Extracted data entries
★ ★ ★ ★ ★ ★ ★

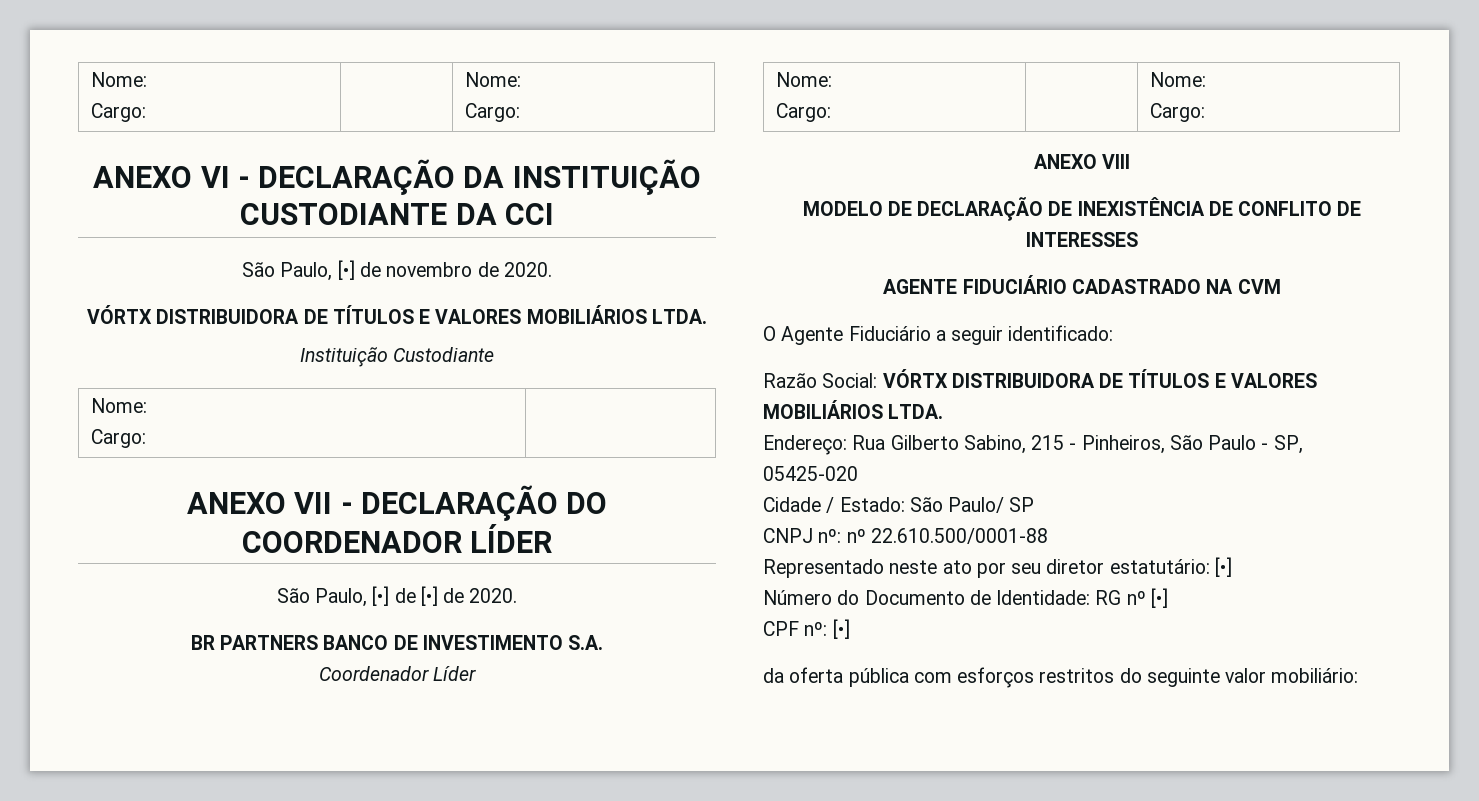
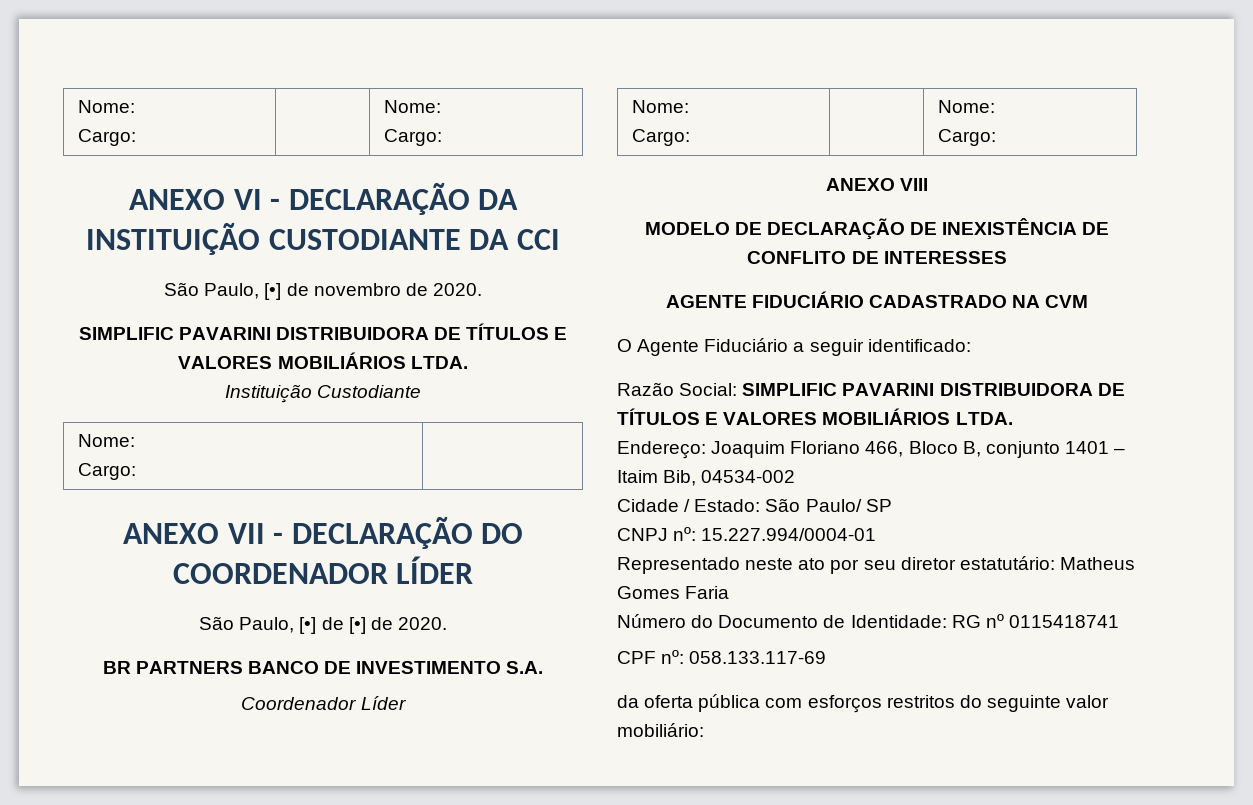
[87,305,153,324] VÓRTX -> [78,327,271,340] SIMPLIFIC PAVARINI
[882,369,948,388] VÓRTX -> [742,383,935,396] SIMPLIFIC PAVARINI
[852,435,1303,454] [763,466,858,481] Rua Gilberto Sabino, 215 - Pinheiros, São Paulo - SP, 05425-020 -> [711,441,1126,458] [617,470,796,486] Joaquim Floriano 466, Bloco B, conjunto 1401 – Itaim Bib, 04534-002
[846,528,1048,544] nº 22.610.500/0001-88 -> [701,528,877,541] 15.227.994/0004-01
[1214,557,1232,577] [•] -> [1059,557,1135,570] [617,586,730,599] Matheus Gomes Faria
[1150,588,1168,608] [•] -> [1008,615,1119,628] 0115418741
[832,619,850,639] [•] -> [689,651,827,664] 058.133.117-69

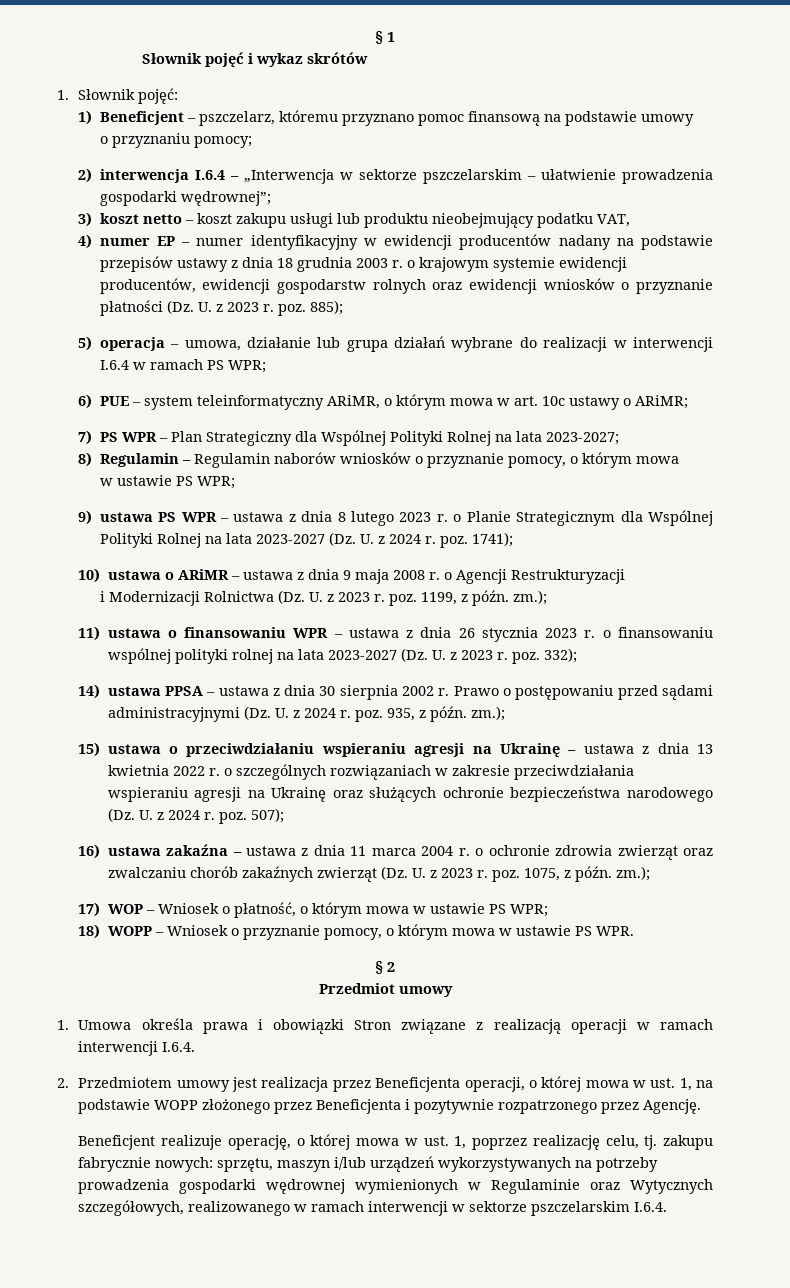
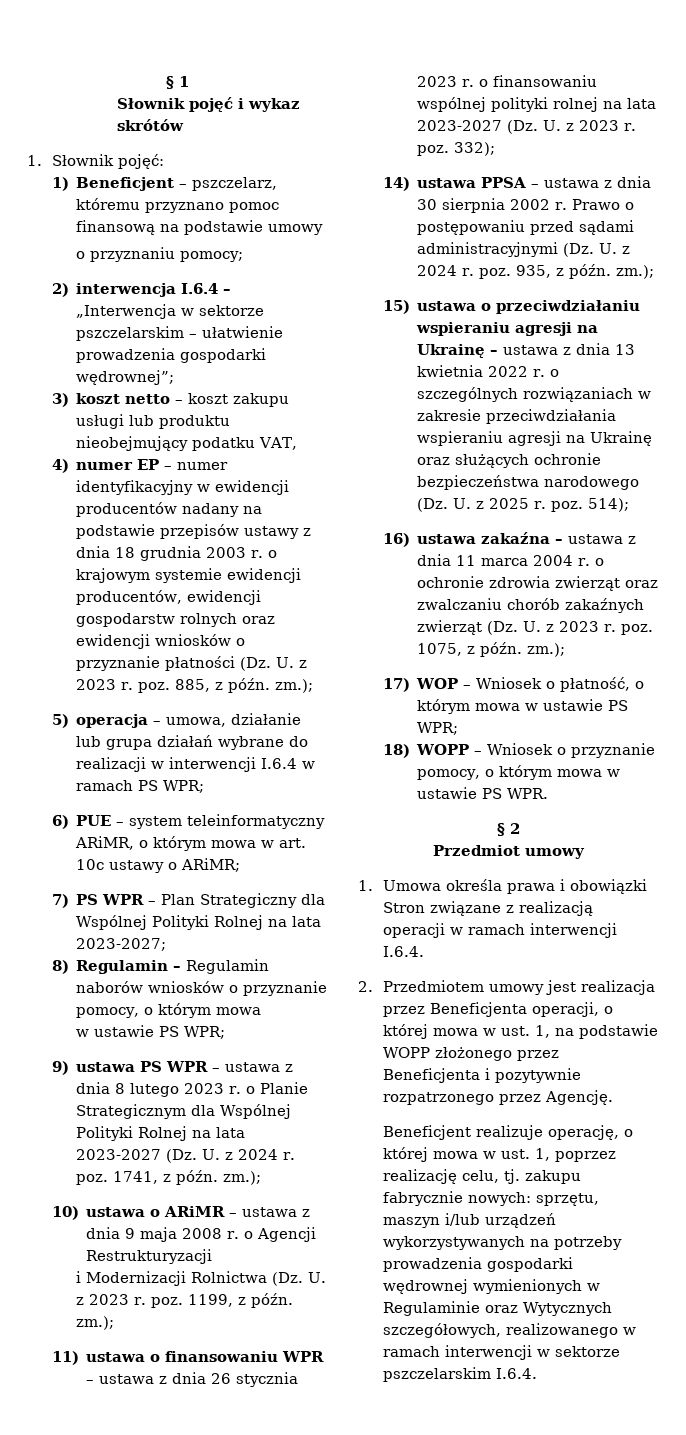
[309,300,343,315] 885); -> [175,678,314,693] 885, z późn. zm.);
[471,532,513,547] 1741); -> [113,1170,262,1185] 1741, z późn. zm.);
[167,808,284,824] 2024 r. poz. 507); -> [488,498,629,512] 2025 r. poz. 514);

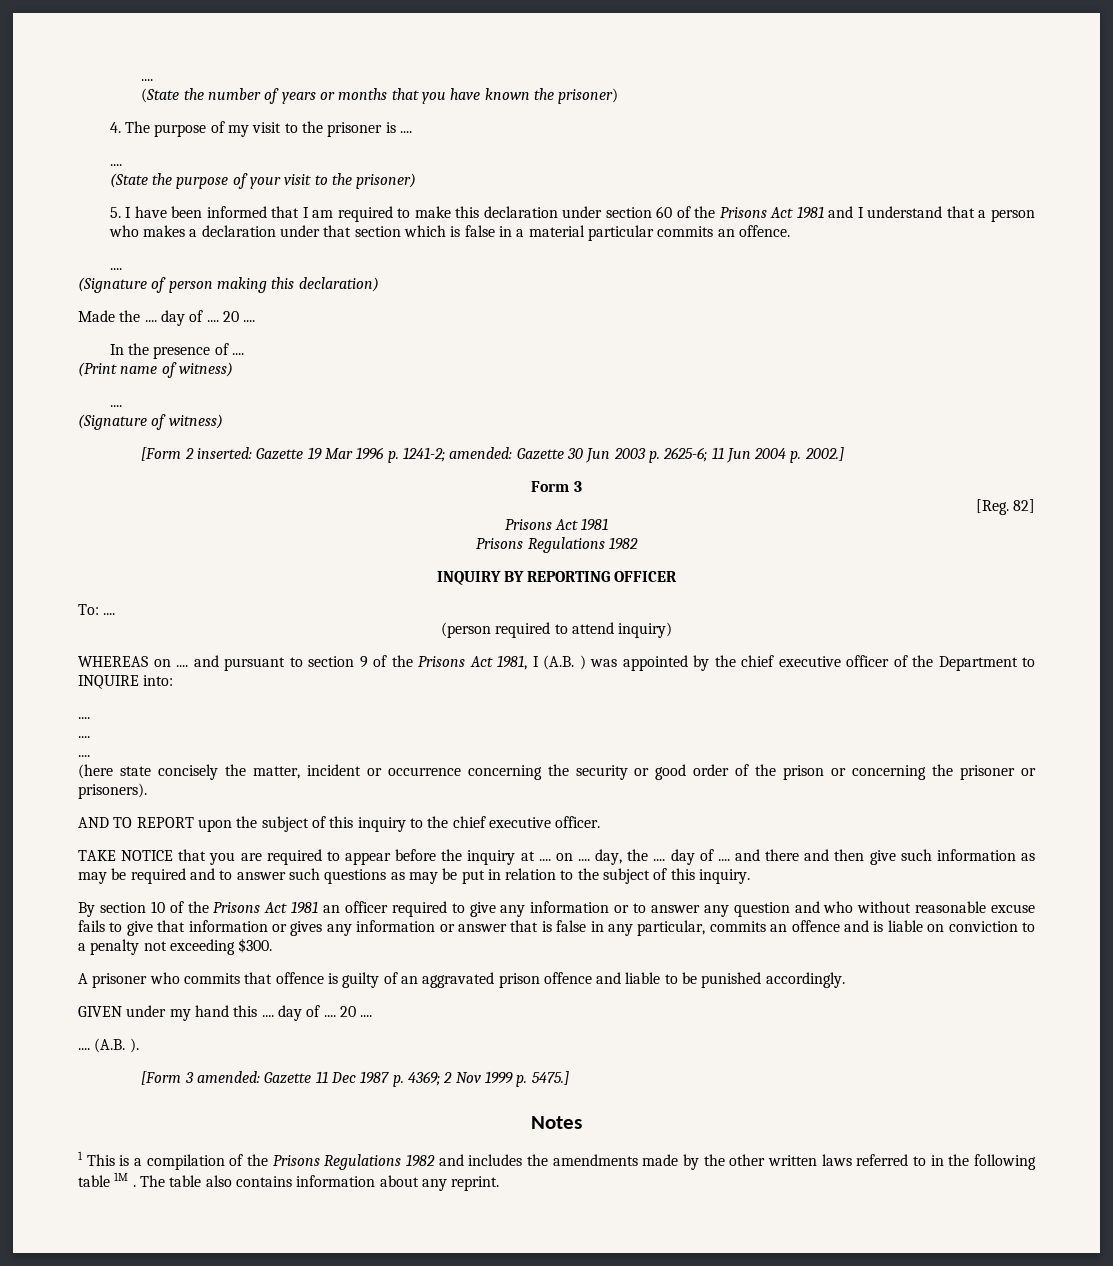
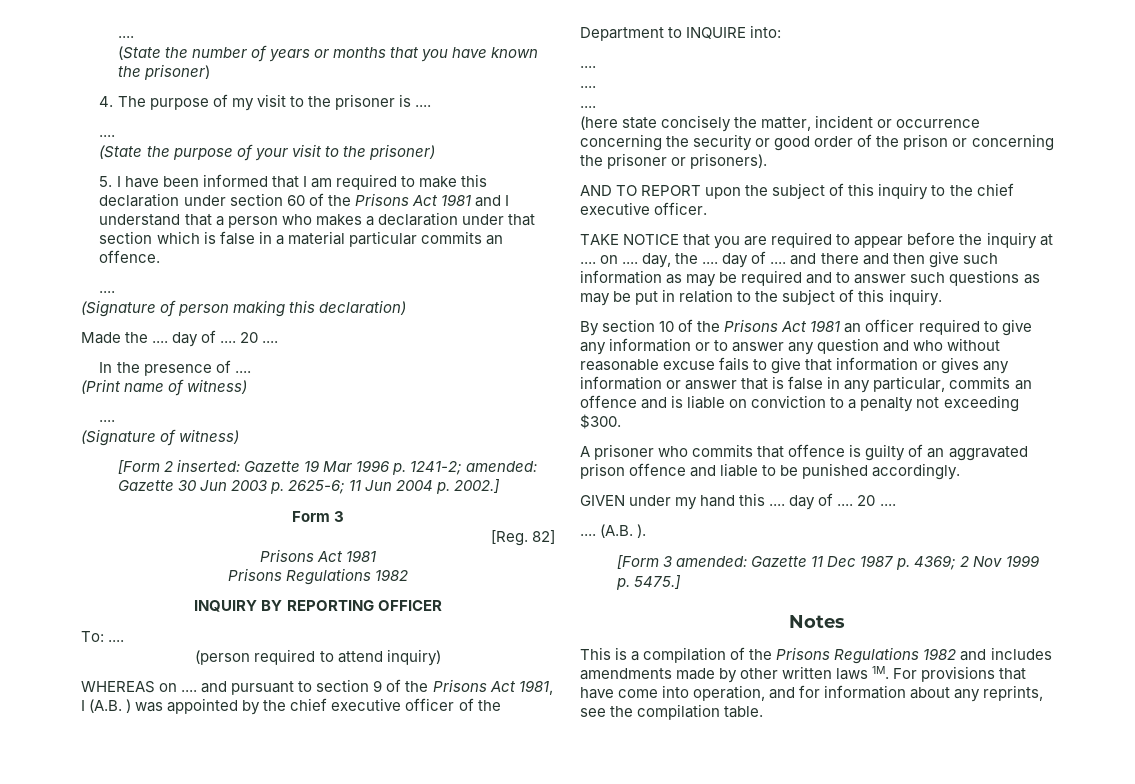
[78,1151,83,1160] 1 -> (845, 621) none
[527,1154,548,1166] the -> (1052, 653) none
[703,1154,725,1166] the -> (738, 675) none
[856,1154,1036,1170] [78,1172,129,1187] [132,1175,500,1191] referred to in the following table 1M . The table also contains information about any reprint. -> [872,666,1027,682] [580,685,1044,702] [580,704,764,720] 1M. For provisions that have come into operation, and for information about any reprints, see the compilation table.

★ ★ ★ ★ ★ ★ ★

Job item: Images stay out, but the rest of the records must be retyped exactly.

Finished exercise:
[87,305,153,324] VÓRTX -> [78,327,271,340] SIMPLIFIC PAVARINI
[882,369,948,388] VÓRTX -> [742,383,935,396] SIMPLIFIC PAVARINI
[852,435,1303,454] [763,466,858,481] Rua Gilberto Sabino, 215 - Pinheiros, São Paulo - SP, 05425-020 -> [711,441,1126,458] [617,470,796,486] Joaquim Floriano 466, Bloco B, conjunto 1401 – Itaim Bib, 04534-002
[846,528,1048,544] nº 22.610.500/0001-88 -> [701,528,877,541] 15.227.994/0004-01
[1214,557,1232,577] [•] -> [1059,557,1135,570] [617,586,730,599] Matheus Gomes Faria
[1150,588,1168,608] [•] -> [1008,615,1119,628] 0115418741
[832,619,850,639] [•] -> [689,651,827,664] 058.133.117-69

[309,300,343,315] 885); -> [175,678,314,693] 885, z późn. zm.);
[471,532,513,547] 1741); -> [113,1170,262,1185] 1741, z późn. zm.);
[167,808,284,824] 2024 r. poz. 507); -> [488,498,629,512] 2025 r. poz. 514);

[78,1151,83,1160] 1 -> (845, 621) none
[527,1154,548,1166] the -> (1052, 653) none
[703,1154,725,1166] the -> (738, 675) none
[856,1154,1036,1170] [78,1172,129,1187] [132,1175,500,1191] referred to in the following table 1M . The table also contains information about any reprint. -> [872,666,1027,682] [580,685,1044,702] [580,704,764,720] 1M. For provisions that have come into operation, and for information about any reprints, see the compilation table.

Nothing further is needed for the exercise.